• **How to complete this task**
Each line of the data holding "grace" should be found and copied.

• **The records**
● ● ● ● ● ● ●

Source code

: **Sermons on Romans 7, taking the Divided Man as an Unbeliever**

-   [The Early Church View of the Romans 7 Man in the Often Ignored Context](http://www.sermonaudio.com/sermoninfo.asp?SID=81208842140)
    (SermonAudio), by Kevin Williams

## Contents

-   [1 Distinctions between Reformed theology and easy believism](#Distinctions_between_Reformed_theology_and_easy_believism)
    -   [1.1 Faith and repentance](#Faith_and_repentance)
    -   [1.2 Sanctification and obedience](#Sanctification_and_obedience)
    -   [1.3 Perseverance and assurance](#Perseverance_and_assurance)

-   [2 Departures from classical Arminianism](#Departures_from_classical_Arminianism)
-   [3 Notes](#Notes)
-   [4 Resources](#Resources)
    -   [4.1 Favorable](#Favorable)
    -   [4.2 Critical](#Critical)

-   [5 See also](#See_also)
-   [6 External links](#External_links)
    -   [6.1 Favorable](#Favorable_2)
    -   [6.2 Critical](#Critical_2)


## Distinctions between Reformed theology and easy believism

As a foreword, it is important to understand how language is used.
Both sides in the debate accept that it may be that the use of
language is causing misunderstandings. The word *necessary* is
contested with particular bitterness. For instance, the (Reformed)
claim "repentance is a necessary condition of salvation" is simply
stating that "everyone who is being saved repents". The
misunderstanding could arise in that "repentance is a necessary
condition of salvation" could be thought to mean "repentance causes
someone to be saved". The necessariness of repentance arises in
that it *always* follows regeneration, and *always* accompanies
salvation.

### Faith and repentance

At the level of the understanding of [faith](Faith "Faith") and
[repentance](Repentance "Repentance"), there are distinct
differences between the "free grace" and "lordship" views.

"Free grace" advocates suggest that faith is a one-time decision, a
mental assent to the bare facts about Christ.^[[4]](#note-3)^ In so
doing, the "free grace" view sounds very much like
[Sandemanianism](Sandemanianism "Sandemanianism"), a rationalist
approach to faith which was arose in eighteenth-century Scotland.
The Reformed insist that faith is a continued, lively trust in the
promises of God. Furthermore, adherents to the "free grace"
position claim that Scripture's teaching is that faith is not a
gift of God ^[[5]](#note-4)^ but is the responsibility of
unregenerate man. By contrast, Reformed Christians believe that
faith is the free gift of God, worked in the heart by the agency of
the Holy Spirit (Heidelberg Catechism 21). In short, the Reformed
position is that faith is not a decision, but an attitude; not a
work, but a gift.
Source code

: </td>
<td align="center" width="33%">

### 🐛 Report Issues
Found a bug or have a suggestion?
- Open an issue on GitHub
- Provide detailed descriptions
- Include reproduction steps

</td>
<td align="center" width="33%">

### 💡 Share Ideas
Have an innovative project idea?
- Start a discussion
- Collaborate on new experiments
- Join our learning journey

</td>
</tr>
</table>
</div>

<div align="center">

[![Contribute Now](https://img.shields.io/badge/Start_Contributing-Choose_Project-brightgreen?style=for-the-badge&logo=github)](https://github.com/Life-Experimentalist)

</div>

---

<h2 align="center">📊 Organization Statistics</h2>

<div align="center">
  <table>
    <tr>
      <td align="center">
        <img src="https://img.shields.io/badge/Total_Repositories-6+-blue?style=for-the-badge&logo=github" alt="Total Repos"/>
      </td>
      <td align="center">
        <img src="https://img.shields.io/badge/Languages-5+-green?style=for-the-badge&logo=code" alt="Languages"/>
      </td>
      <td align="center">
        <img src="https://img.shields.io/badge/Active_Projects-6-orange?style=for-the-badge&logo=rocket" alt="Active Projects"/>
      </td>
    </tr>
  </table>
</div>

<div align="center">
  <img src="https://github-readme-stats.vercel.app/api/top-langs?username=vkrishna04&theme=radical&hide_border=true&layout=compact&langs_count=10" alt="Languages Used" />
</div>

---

● ● ● ● ● ● ●

• **Solution to this exercise**
differences between the "free grace" and "lordship" views.
"Free grace" advocates suggest that faith is a one-time decision, a
doing, the "free grace" view sounds very much like
promises of God. Furthermore, adherents to the "free grace"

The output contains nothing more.